Neolithic nostalgia tripping
Nixon tried to bomb it back to the Stone Age; now Phonsavan is enjoying a boom of another kind
Published: 10/12/2009 at 12:00 AM
Newspaper section: Horizons
The breeze is cool and redolent of mountain pine. The landscape verdant and vast, a series of rolling hills stretching all the way to the horizons. If it weren’t for the paddy fields, a sea of sun-ripened sheaves of grain swaying gently in the wind, one could be forgiven for thinking one was on an upland meadow somewhere in New Zealand. Then one notices women wearing brightly coloured pa sin (tubular sarongs) and small herds of water buffalo grazing here and there and one remembers that one is actually in the Lao People’s Democratic Republic.
The ruins of Wat Phia in the town of Khoun.
Welcome to a particularly remote corner of this landlocked country, to the northeastern province of Xiang Khouang, where such bucolic scenes of plenty are commonplace. Located as it is at an elevation of around 1,000 metres above sea level, the weather here is never oppressively hot, the smiling locals never in too much of a hurry to stop and chat.
But tourists come here neither for the picture-postcard views nor for the idyllic temperatures. And most stay only for as long as it takes to get a good look at the ancient stone jars scattered in great numbers across this plateau. For we are - you’ve guessed correctly - on the Plain of Jars, famous for huge stone vessels, ranging in height from 1.5 to three metres, whose original purpose remains a mystery to this day.
Phonsavan, capital of Xiang Khouang, is bathed in a mellow light shortly before sunset.

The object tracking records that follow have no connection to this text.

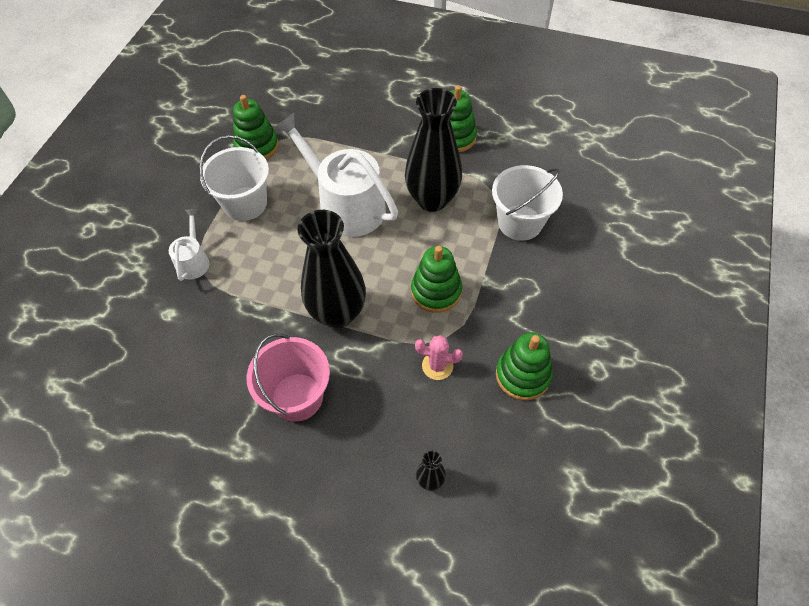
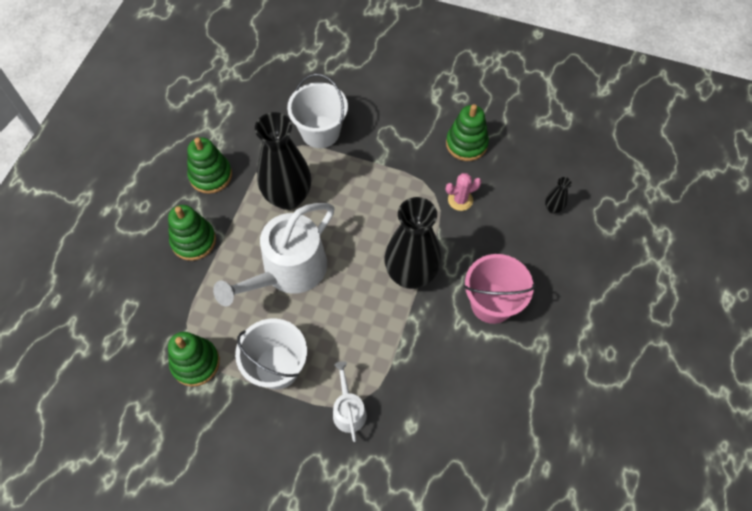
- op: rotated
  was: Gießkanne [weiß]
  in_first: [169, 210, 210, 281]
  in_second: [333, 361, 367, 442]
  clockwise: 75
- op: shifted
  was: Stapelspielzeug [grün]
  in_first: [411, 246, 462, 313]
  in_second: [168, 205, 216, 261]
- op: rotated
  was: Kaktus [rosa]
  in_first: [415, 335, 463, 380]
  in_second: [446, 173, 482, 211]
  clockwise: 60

According to one local legend these enormous receptacles were hollowed from blocks of stone in order to ferment an alcoholic concoction for consumption at the mass celebration of a great military victory thousands of years ago. Once upon a time (the story goes), there lived an evil king called Chao Angka who oppressed his subjects so terribly that they appealed to Khun Jeuang, a good-natured monarch who reigned to the north, to come and liberate them. In the great battle that ensued, Khun Jeuang’s army defeated the forces of Chao Angka and then marked their success with an orgy of drinking. And it must have been some session indeed, since one of these vessels could probably hold enough liquor to get an entire village intoxicated!
Archaeologists have come up with a more sober theory - but no supporting evidence, alas - to the effect that the jars are actually coffins, perhaps as much as 2,000 years old. Which would make them one of the oldest archeological finds in Southeast Asia, artefacts that have survived the attention of looters, the ravages of time and the elements and countless American bombs.

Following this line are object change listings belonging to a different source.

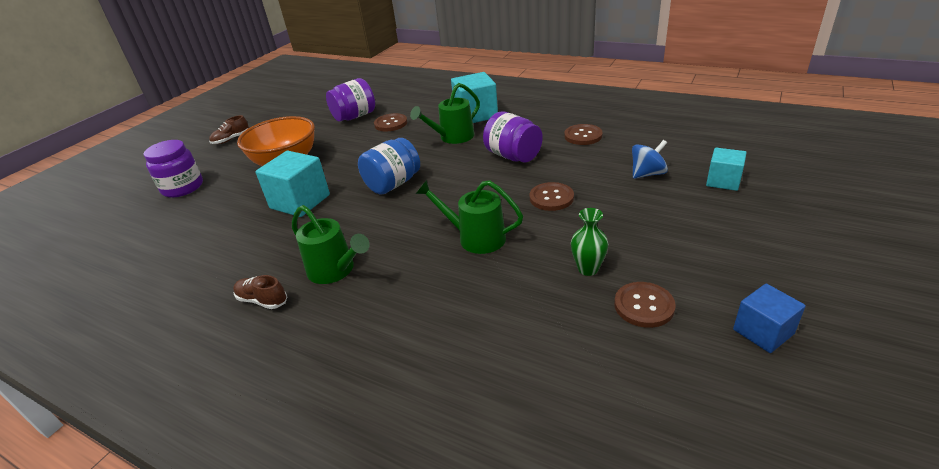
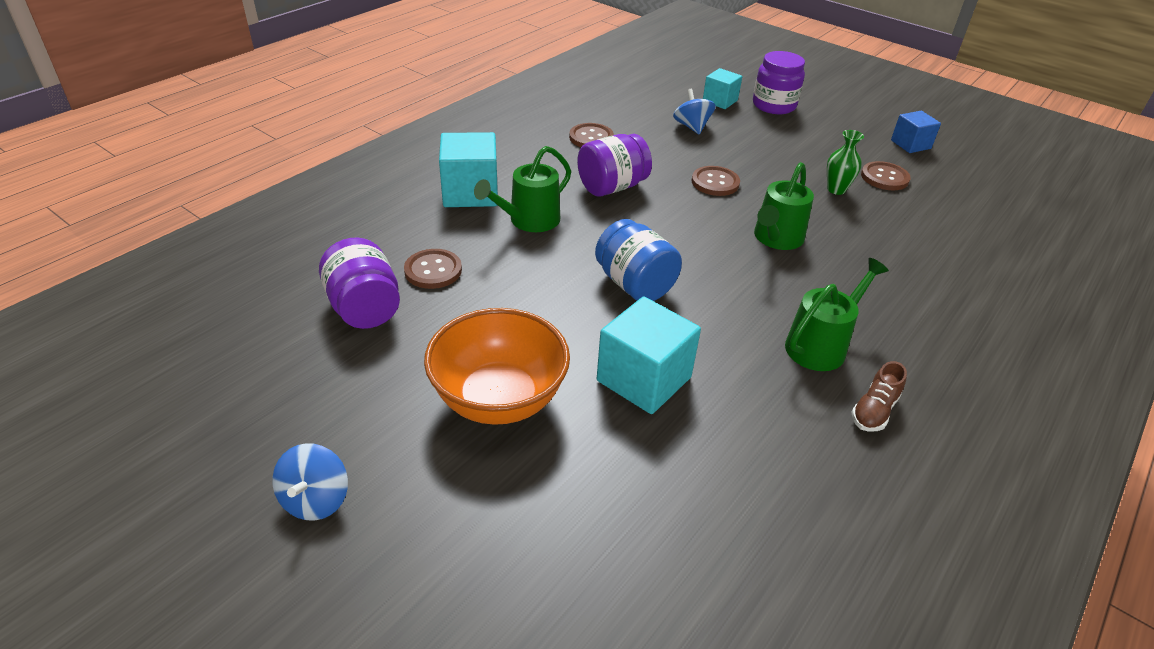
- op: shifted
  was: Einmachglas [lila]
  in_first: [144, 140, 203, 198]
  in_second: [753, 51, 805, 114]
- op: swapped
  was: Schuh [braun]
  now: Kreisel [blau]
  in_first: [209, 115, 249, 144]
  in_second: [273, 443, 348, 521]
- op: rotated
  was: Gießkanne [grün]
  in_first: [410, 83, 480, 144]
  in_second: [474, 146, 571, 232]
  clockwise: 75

Some seven kilometres from Phonsavan, the provincial capital, lies the principal jar site. Known as Ban Ang or sometimes simply as Site No. 1, it contains more than 300 of these gargantuan vessels. The other two main sites are only a few kilometres away.
During the so-called Secret War, waged from 1953 to 1975 by the US and its allies, some 580,000 bombing raids were flown over Laos, dropping in excess of two tons of high explosive for every man, woman and child resident in the country at that time. Cluster bombs, rockets, artillery shells and anti-aircraft rounds rained down on more than 87,000 square kilometres of this tiny country. Falling on bogs, waterlogged rice fields and forests, nearly a third of these failed to detonate, but this UXO (unexploded ordnance) continues to kill and maim hundreds of unwary people each year.
So roaming at will around the Plain of Jars is not recommended. Take a stroll around the streets of Phonsavan, though, and you’ll see plenty of recycled bomb casings put to a variety of ingenious uses. More glaring evidence of the war can be seen in the town of Khoun, some 30km away, where the damage to the principal Buddha image and ubosot at Wat Phia remains unrepaired.
Forgotten for many decades amid the chaos and conflict which swept this remote corner of Laos, Xiang Khouang is today welcoming tourists back to view its unique mix of natural and man-made wonders.
Stone jars like these dot the landscape.
Discarded war materiel as tourist draw.
Lush meadows and rolling hills—a typically pastoral scene in this lovely corner of Laos.